Job
Transcribe, exactly and without pictures, the lines below from the line with "アミノ酸の効果・効能・種類・アミノ酸を含む食べ物" to the line with "বেড়াজালে বন্ধী করে ভোগান্ততিতে ফেলে", both ends included, and no others.

Data provided

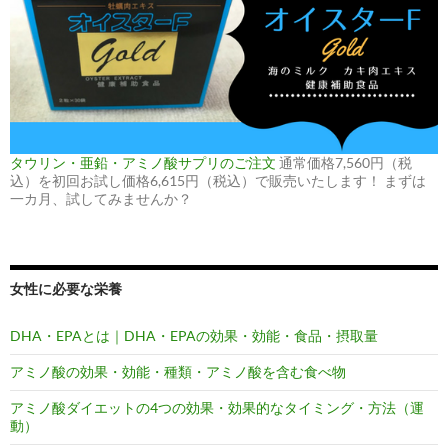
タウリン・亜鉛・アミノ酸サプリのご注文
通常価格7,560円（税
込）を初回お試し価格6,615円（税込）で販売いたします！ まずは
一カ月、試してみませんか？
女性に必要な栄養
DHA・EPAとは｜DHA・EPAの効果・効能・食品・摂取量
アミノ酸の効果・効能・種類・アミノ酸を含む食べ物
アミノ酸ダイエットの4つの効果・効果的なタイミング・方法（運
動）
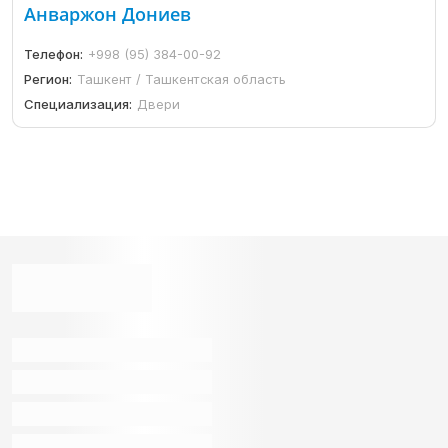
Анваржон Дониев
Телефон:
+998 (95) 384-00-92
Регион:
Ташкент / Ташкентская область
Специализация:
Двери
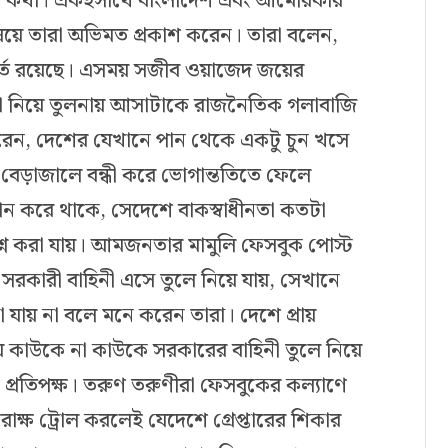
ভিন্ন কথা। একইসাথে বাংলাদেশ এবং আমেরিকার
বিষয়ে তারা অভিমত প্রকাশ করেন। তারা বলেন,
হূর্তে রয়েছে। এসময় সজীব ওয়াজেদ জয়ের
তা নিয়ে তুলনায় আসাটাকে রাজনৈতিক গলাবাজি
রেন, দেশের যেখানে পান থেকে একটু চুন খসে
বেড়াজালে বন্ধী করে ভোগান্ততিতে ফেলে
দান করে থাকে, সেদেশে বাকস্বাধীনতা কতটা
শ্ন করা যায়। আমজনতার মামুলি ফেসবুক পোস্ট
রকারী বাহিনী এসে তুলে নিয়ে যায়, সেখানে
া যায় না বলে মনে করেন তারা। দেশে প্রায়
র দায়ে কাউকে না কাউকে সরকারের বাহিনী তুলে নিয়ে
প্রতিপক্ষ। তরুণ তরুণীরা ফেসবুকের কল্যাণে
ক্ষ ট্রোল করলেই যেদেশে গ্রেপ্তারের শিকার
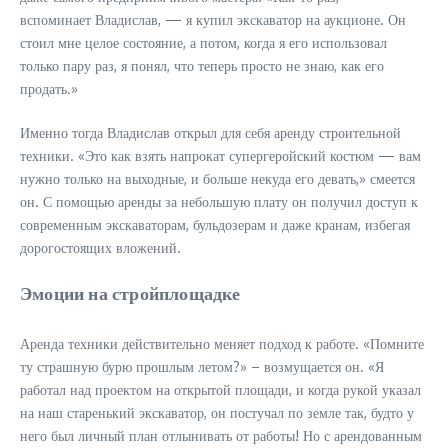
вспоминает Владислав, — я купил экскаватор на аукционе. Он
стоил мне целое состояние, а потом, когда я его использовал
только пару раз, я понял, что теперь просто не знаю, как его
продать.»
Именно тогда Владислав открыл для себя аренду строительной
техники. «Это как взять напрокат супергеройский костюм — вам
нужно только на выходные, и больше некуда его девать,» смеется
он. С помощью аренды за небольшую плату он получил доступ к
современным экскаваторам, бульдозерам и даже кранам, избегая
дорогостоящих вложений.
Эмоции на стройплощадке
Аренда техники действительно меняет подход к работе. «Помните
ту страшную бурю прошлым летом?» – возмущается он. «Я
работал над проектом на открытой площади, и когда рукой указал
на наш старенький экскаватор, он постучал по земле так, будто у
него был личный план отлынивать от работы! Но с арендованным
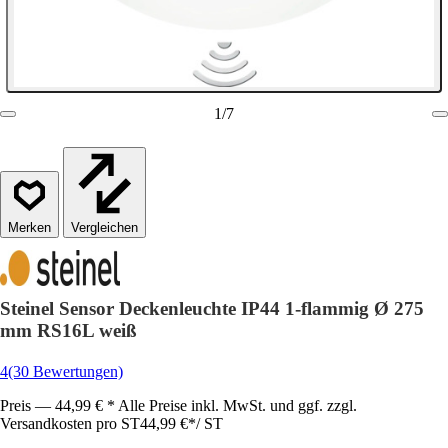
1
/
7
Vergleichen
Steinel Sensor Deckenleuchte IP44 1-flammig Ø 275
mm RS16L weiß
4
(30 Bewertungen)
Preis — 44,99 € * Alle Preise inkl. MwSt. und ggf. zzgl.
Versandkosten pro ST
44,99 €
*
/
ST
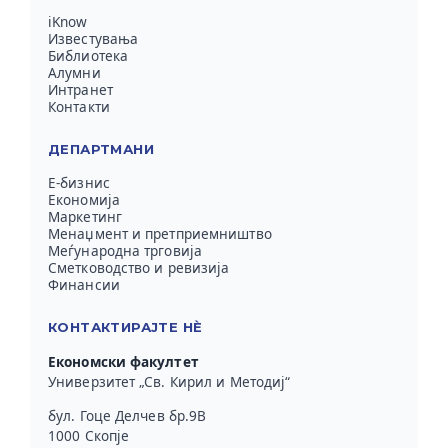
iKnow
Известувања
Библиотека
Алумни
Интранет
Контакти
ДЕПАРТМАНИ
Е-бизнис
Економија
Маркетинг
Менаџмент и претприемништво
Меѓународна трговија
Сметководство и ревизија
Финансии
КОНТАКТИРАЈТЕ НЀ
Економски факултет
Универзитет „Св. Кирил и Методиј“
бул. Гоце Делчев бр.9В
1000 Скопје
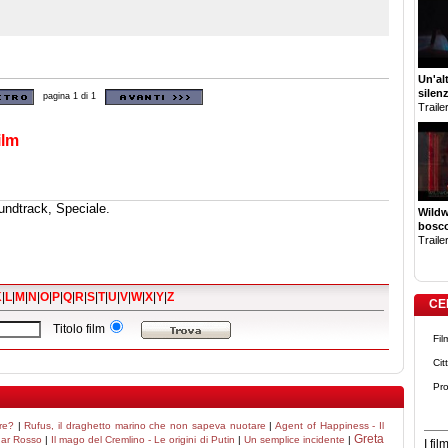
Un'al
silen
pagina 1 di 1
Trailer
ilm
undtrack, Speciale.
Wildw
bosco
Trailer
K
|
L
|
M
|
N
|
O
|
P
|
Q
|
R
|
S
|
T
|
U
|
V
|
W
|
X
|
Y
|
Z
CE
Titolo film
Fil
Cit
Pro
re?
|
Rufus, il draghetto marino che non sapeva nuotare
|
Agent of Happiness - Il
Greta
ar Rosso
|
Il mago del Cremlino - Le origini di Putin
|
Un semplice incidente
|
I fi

Exercise answer
アミノ酸の効果・効能・種類・アミノ酸を含む食べ物
アミノ酸ダイエットの4つの効果・効果的なタイミング・方法（運
動）
Анваржон Дониев
Телефон:
+998 (95) 384-00-92
Регион:
Ташкент / Ташкентская область
Специализация:
Двери
ভিন্ন কথা। একইসাথে বাংলাদেশ এবং আমেরিকার
বিষয়ে তারা অভিমত প্রকাশ করেন। তারা বলেন,
হূর্তে রয়েছে। এসময় সজীব ওয়াজেদ জয়ের
তা নিয়ে তুলনায় আসাটাকে রাজনৈতিক গলাবাজি
রেন, দেশের যেখানে পান থেকে একটু চুন খসে
বেড়াজালে বন্ধী করে ভোগান্ততিতে ফেলে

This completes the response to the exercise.